▶ **Your instructions**: Transcribe only the part of the material below that begins at the line containing "389 466 7105" and ends at the line containing "156 218 62906", with both kept and images left out.

^^^^^^^^^^^^^^^^

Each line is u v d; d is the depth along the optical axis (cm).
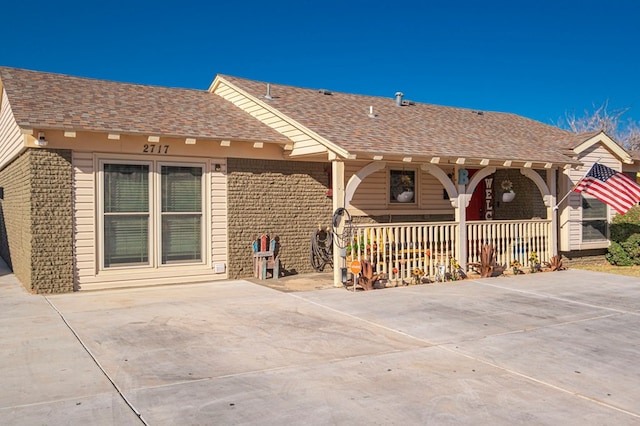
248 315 810
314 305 888
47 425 423
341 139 1060
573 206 1395
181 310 842
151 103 1207
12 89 1073
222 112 1278
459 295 986
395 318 802
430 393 499
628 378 547
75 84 1207
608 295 998
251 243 1184
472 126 1505
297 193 1243
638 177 1571
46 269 979
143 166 1065
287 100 1326
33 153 964
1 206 1550
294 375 545
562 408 468
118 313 819
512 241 1275
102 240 1029
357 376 545
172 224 1098
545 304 913
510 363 593
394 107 1550
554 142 1471
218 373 550
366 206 1368
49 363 577
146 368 563
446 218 1512
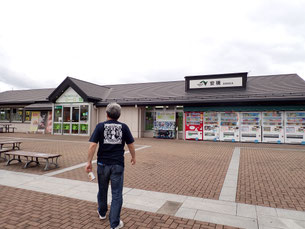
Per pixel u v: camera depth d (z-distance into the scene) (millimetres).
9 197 4211
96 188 4805
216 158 8516
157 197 4289
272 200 4191
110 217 2889
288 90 14141
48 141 13625
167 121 16672
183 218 3383
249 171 6480
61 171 6301
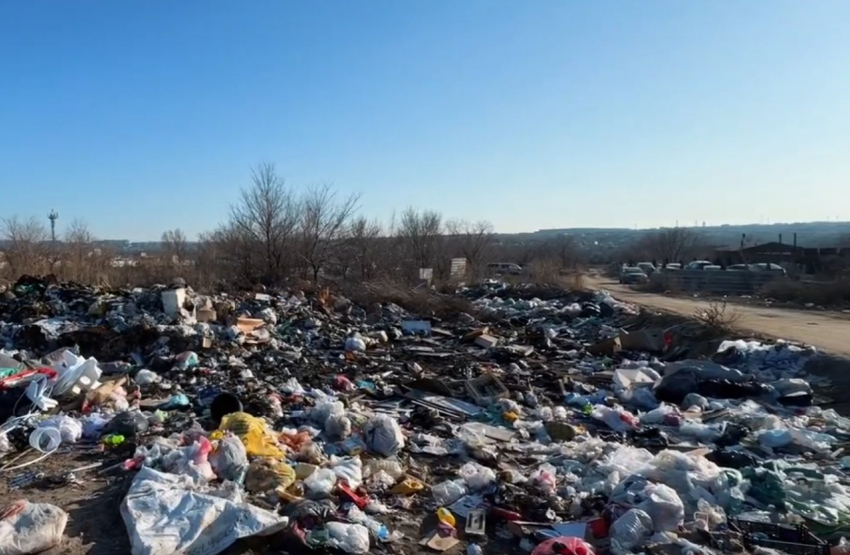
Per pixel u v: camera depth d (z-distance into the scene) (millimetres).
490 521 5977
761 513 5988
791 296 27141
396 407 10156
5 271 23781
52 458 7332
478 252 40875
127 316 14938
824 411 10141
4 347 12945
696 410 10133
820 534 5715
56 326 14031
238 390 10398
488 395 10742
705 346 15539
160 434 8016
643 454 7438
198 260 30172
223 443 6637
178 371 11750
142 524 5219
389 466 7105
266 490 6180
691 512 5953
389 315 21688
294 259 28703
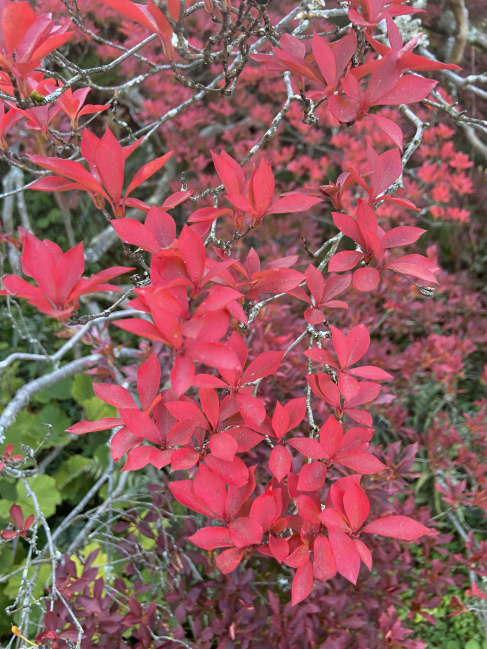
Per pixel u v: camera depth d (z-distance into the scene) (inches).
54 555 20.1
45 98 11.1
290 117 40.6
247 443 10.9
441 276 37.5
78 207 48.7
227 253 12.1
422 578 26.6
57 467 41.3
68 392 42.9
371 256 11.9
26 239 8.4
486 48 43.3
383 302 38.8
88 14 41.0
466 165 35.7
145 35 37.6
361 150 39.2
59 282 8.7
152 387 10.7
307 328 13.2
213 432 10.6
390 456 24.6
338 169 50.7
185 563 22.7
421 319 38.2
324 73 10.8
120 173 9.2
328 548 10.2
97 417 41.1
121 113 45.3
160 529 24.7
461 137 49.3
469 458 29.0
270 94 44.1
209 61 11.7
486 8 45.4
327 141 51.8
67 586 19.3
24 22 8.9
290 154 40.8
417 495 36.9
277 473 10.4
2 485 37.3
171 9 8.8
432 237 49.2
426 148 37.8
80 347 44.4
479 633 32.0
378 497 21.2
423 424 39.0
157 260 8.4
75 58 44.6
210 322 8.1
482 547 25.2
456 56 38.8
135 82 16.6
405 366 32.9
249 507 11.7
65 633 15.8
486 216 45.1
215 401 10.3
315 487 10.7
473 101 44.6
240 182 11.6
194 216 10.2
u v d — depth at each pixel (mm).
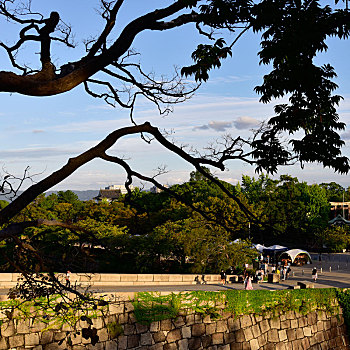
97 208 78188
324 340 40281
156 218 62906
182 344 30641
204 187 72875
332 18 6562
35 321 23125
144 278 37625
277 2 6488
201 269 47812
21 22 6195
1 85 4867
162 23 6285
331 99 7223
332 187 140250
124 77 7375
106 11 5941
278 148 6746
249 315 35031
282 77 7188
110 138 5723
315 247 89188
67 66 5777
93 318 25891
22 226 5707
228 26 6586
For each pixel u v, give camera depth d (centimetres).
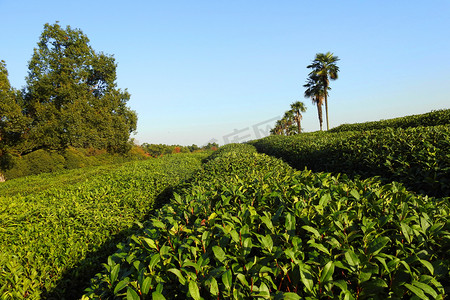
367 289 136
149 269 170
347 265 147
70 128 2212
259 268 152
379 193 243
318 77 3106
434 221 190
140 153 3928
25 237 360
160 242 212
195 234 210
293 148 1052
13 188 1266
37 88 2189
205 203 280
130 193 618
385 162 507
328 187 282
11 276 285
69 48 2414
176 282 167
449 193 375
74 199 546
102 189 625
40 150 2319
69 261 346
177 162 1410
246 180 385
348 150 652
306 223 190
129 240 255
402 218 188
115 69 2848
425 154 436
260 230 206
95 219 431
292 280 146
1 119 1898
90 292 181
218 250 163
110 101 2766
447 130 537
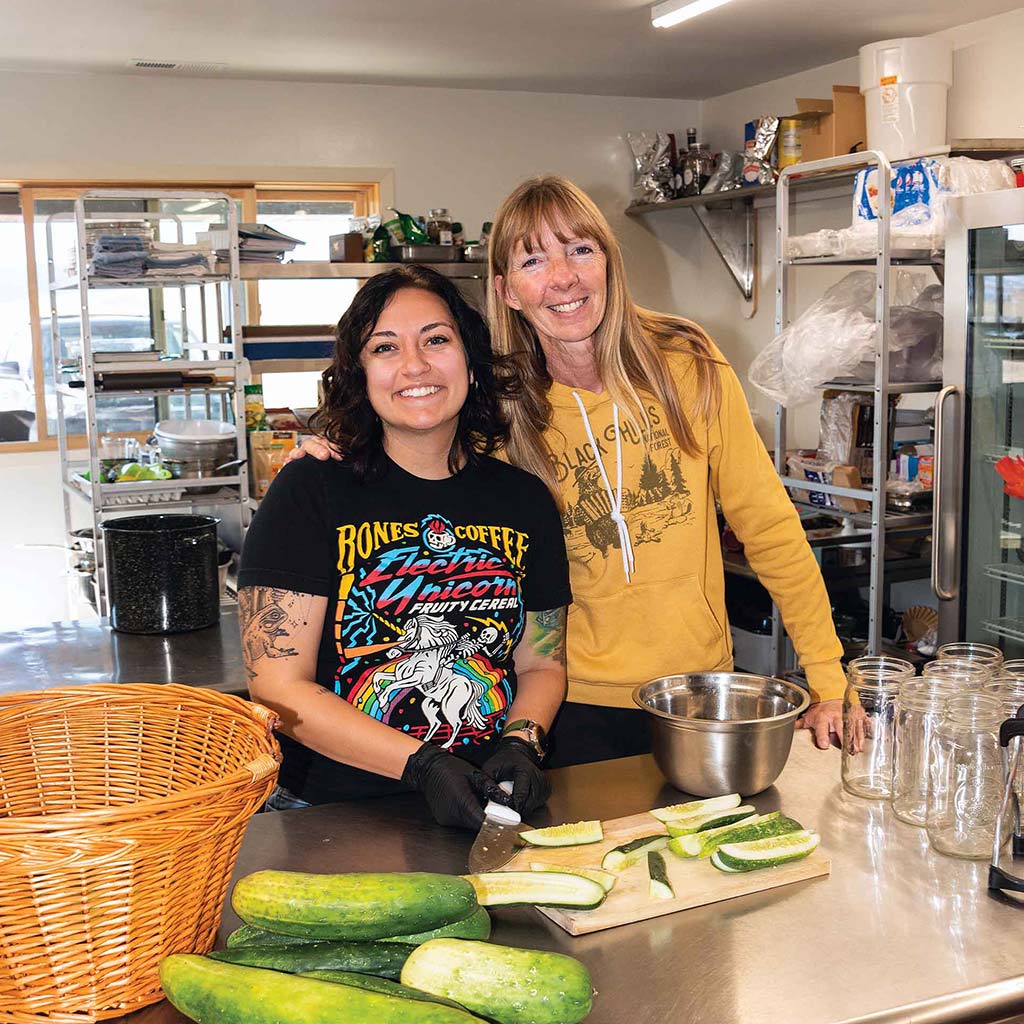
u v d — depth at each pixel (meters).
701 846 1.23
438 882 1.03
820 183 4.56
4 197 5.33
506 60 5.01
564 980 0.92
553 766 1.87
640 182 5.86
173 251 3.80
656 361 1.79
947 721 1.26
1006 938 1.09
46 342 5.51
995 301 2.73
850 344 3.26
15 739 1.27
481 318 1.62
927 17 4.30
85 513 5.71
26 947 0.92
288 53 4.75
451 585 1.54
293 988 0.89
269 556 1.49
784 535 1.88
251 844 1.32
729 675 1.57
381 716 1.52
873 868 1.23
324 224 5.84
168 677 2.73
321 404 1.58
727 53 4.93
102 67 4.95
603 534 1.81
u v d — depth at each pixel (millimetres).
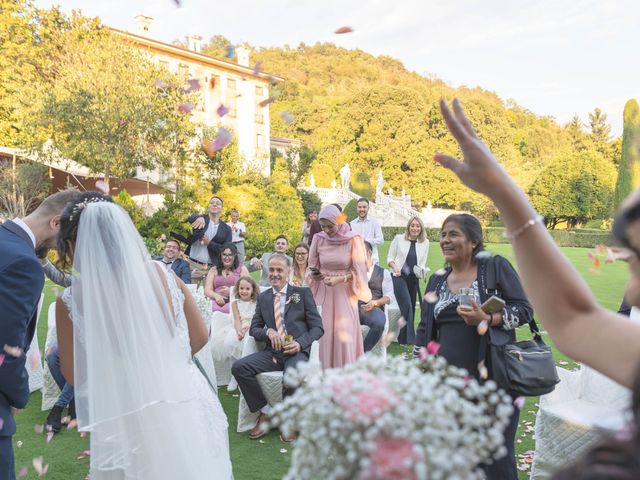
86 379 2018
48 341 4391
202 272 7664
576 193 41406
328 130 50656
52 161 17578
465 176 1062
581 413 3027
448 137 48719
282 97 60062
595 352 966
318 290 4973
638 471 586
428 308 2746
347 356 4777
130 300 2023
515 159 51969
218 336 5262
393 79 80500
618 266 15742
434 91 60469
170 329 2129
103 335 1986
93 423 1950
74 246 2172
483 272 2584
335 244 4887
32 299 1942
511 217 1036
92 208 2082
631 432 643
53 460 3443
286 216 19047
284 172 29344
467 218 2676
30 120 17516
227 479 2217
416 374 991
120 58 18281
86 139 17078
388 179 48594
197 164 19219
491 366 2426
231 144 19922
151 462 1990
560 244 31516
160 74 18797
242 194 18094
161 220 14352
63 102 16969
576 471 640
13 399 1935
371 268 5879
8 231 2072
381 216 35844
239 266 6297
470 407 979
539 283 1025
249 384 3984
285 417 1009
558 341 1014
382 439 882
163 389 2004
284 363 4098
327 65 78688
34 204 18875
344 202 35969
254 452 3664
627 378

^^^^^^^^^^^^^^^^

▶ **Your response**:
389 466 7105
266 490 6180
691 512 5953
389 315 21688
294 259 28703
Per pixel u v: camera depth d (z-distance into the scene) (inches).
54 555 20.1
45 98 11.1
290 117 40.6
247 443 10.9
441 276 37.5
78 207 48.7
227 253 12.1
422 578 26.6
57 467 41.3
68 392 42.9
371 256 11.9
26 239 8.4
486 48 43.3
383 302 38.8
88 14 41.0
466 165 35.7
145 35 37.6
361 150 39.2
59 282 8.7
152 387 10.7
307 328 13.2
213 432 10.6
390 456 24.6
338 169 50.7
185 563 22.7
421 319 38.2
324 73 10.8
120 173 9.2
328 548 10.2
97 417 41.1
121 113 45.3
160 529 24.7
461 137 49.3
469 458 29.0
270 94 44.1
209 61 11.7
486 8 45.4
327 141 51.8
67 586 19.3
24 22 8.9
290 154 40.8
417 495 36.9
277 473 10.4
2 485 37.3
171 9 8.8
432 237 49.2
426 148 37.8
80 347 44.4
479 633 32.0
378 497 21.2
423 424 39.0
157 260 8.4
75 58 44.6
210 322 8.1
482 547 25.2
456 56 38.8
135 82 16.6
405 366 32.9
249 507 11.7
65 633 15.8
486 216 45.1
215 401 10.3
315 487 10.7
473 101 44.6
240 182 11.6
194 216 10.2
u v d — depth at each pixel (mm).
97 208 78188
324 340 40281
156 218 62906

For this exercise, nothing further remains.